6 Responses to “A July Roundup”

  1. Michael (related) says:

    firing on all cylinders…very nicely done

  2. Don Rose says:

    To follow up on some comments of mine quoted by McPherson, wouldn’t it be both interesting as well as courageous for some serious analytical reporting to determine whether and how great (if any) the so-called “Bradley effect” may be at work in polling on Obama. That’s where whites lie to the pollsters, saying of course they will (or have)vote for ablack candidate but hehave differently in the voting booth. When former Los Angeles mayor Tom Bradley ran for governor of CA, the lie factor was about 7 percent. In a black v. white U.S. senate race in Tennessee in 2006, it was negligible.
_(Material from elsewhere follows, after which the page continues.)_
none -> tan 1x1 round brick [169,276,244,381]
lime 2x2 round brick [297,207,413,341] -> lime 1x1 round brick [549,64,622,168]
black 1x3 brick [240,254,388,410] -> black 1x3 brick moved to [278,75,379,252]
The exit polls this year suggested perhaps it has reappeared. With all the interest in this horserace, should somebody be on this case?

  3. Catherine Wyler says:

    Good stuff, and so well written it’s a pleasure to read.
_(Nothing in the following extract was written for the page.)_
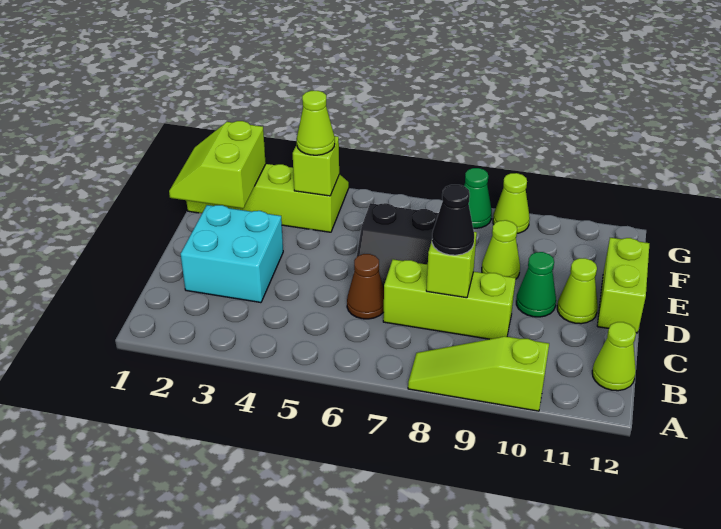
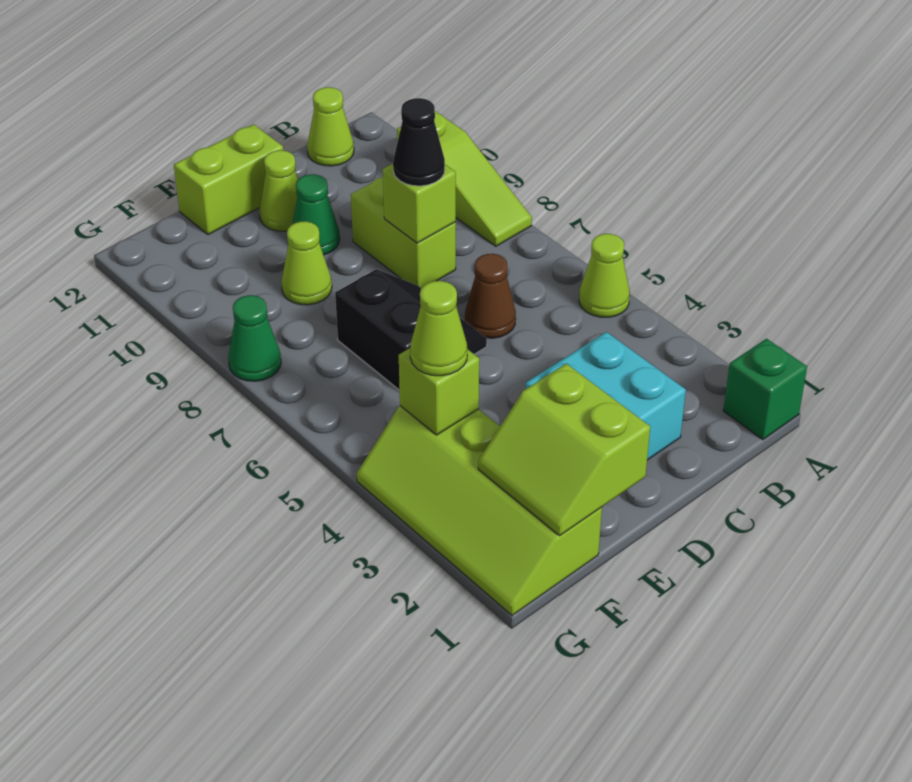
none -> green 1x1 brick [723,339,807,440]
lime 1x3 brick [383,259,516,339] -> lime 1x2 brick [351,177,456,288]
lime 2x2 slope [169,121,266,209] -> lime 2x2 slope turned to [478,364,650,536]
lime 1x1 cone [493,173,530,233] -> lime 1x1 cone moved to [579,234,630,317]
    Now she’s got me thinking: was I duped by the media to abandon Hillary (thinking she’s so business-as-usual except for her gender)for Obama (who last winter seemed like Serious Change, but now seems ever less so…)?

    Thanks, Myra, for your Serious Research.

  4. nick kotz says:

    Thanks to Myra McPherson for citing the Ryan Lizza piece in the New Yorker as an example of the kind of investigating reporting that we are getting too little of in this presidential campaign and need more of. I thought the New Yorker piece told me more about Obama the politician, office seeker, and office holder than anything I’ve read so far. It isn’t impossible to give us in depth looks to understand what Obama and McCain are all about. It just requires a lot of hard work and smart reporting.

  5. Bill says:

    You write: “Take a long look at the mobs that show up for Obama in Iowa and Minnesota, in Paris and Berlin. They are young and they are led to a young politician via their universal virtual umbilical cord, the Internet.”
    When he came to my city, he filled an arena of 18,000. I got no sense that it was overwhelmingly young (I’m 58), but that it was a mix of all ages with a lot of families. People of all ages are fed up with politics of usual. I’m not saying Obama is The One by any means, but compared to his opponent, he is for me.

  6. lulark says:

    Yipes, Myra! Just like the good old days when you turned over stone after stone to give readers of the Wash Post Style page the inside story on so many pols, their families, their staffs, their tactics. Very refreshing.